At 6 am it’s raining, as it has been all night, which makes the idea of getting up and going on a canoe
even less inviting, so we wimp out. After breakfast we set off on the journey back.
The canoe takes a while to pack. It’s the lodge’s only link with civilisation so is laden with dirty laundry and empty cool boxes and beer crates to replenish supplies.
One last thing; our packed lunch. The staff have found the old man highly amusing. Even though we were given three, three course meals a day, he was constantly going to the kitchen to ask for more.
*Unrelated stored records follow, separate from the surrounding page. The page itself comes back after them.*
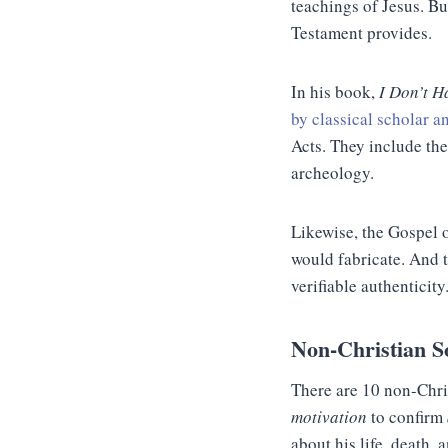
teachings of Jesus. Bu
Testament provides.
In his book,
I Don’t H
by classical scholar a
Acts. They include the
archeology.
Likewise, the Gospel 
would fabricate. And th
verifiable authenticity
Non-Christian S
There are 10 non-Chri
motivation
to confirm
about his life, death,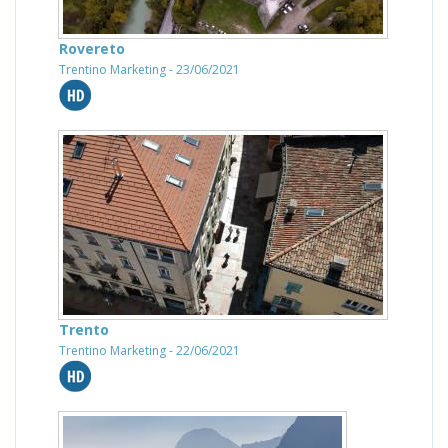
Rovereto
Trentino Marketing - 23/06/2021
Trento
Trentino Marketing - 22/06/2021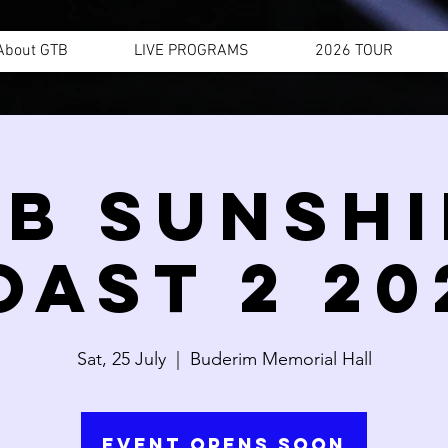
About GTB
LIVE PROGRAMS
2026 TOUR
B SUNSH
OAST 2 20
Sat, 25 July
  |  
Buderim Memorial Hall
Event Opens Soon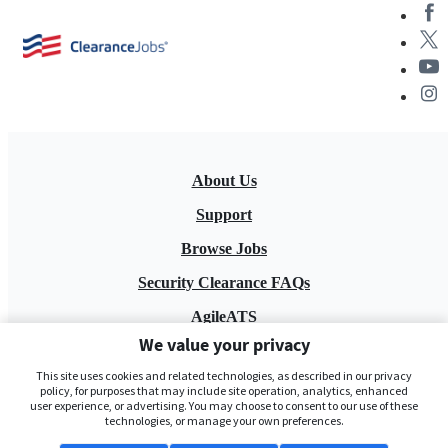
About Us
Support
Browse Jobs
Security Clearance FAQs
AgileATS
We value your privacy
FedWork
This site uses cookies and related technologies, as described in our privacy
Blog
policy, for purposes that may include site operation, analytics, enhanced
user experience, or advertising. You may choose to consent to our use of these
technologies, or manage your own preferences.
Every time he entered the dining room, they greeted him with ‘Mas pan?’ Or ‘Mas café?’ Herman hands out a packed lunch to everyone, then gives the old man two, which causes all the staff to crack up. It’s a joke, the second lunch is actually mine. The old man looks terribly disappointed when he realises he doesn’t really have two packed lunches.
Thankfully it’s stopped raining. The driver puts the hammer down and we speed our way to Cuyabeno Bridge, stopping only once to observe a large group of monkeys crossing the river, swinging across branches directly overhead.
At Cuyabeno Bridge, the big changeover takes place. Off the canoes come old passengers
and empty bottles and boxes. From the buses emerge new passengers and supplies.
We take our bus to Lago Agrio, arriving with 4 hours to spare. We could go for an explore but our guide book cautions against this, saying it’s not a place to visit unless you’re an oil worker/prostitute/drug runner. So we spend the afternoon at the airport. I don’t care as they have coke, crisps and WiFi, so that’s all my cravings dealt with (apart from decent cheese, which doesn’t exist in South America).
The flight to Quito is quite spectacular as we skirt a volcano at sunset. Then a taxi into Quito where we will spend our final 5 nights. The old man is already panicking about spending such a large amount of time in one place.